Supplied records:
=== Begin Enclosure ===

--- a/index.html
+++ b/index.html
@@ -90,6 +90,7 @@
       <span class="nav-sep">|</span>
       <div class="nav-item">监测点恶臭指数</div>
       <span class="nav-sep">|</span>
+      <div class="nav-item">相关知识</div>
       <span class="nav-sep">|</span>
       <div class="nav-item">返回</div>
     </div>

=== End Enclosure ===
=== Begin Enclosure ===

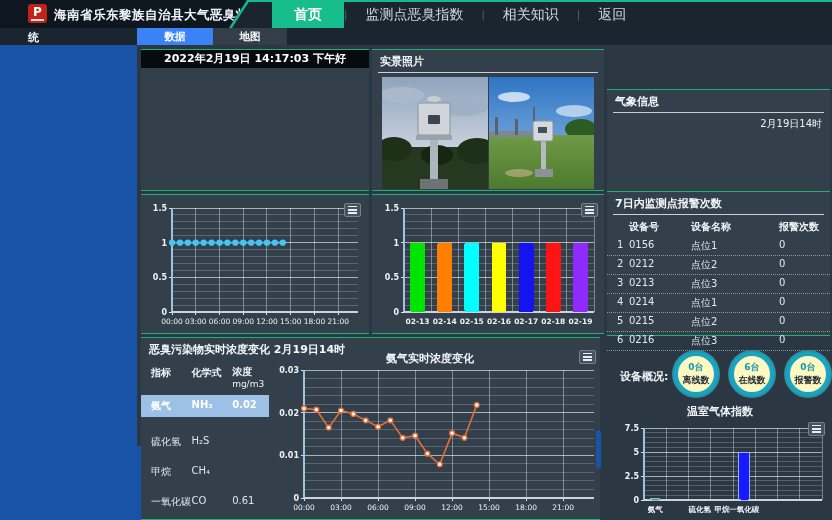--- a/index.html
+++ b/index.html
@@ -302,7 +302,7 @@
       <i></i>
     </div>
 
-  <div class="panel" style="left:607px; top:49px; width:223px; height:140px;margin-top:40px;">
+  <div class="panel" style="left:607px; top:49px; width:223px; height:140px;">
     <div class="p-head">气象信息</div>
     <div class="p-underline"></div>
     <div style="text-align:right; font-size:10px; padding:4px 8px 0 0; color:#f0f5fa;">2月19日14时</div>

=== End Enclosure ===

Exercise aim: Select the lines from the entries that include the word "style".

Response below:
-  <div class="panel" style="left:607px; top:49px; width:223px; height:140px;margin-top:40px;">
+  <div class="panel" style="left:607px; top:49px; width:223px; height:140px;">
     <div style="text-align:right; font-size:10px; padding:4px 8px 0 0; color:#f0f5fa;">2月19日14时</div>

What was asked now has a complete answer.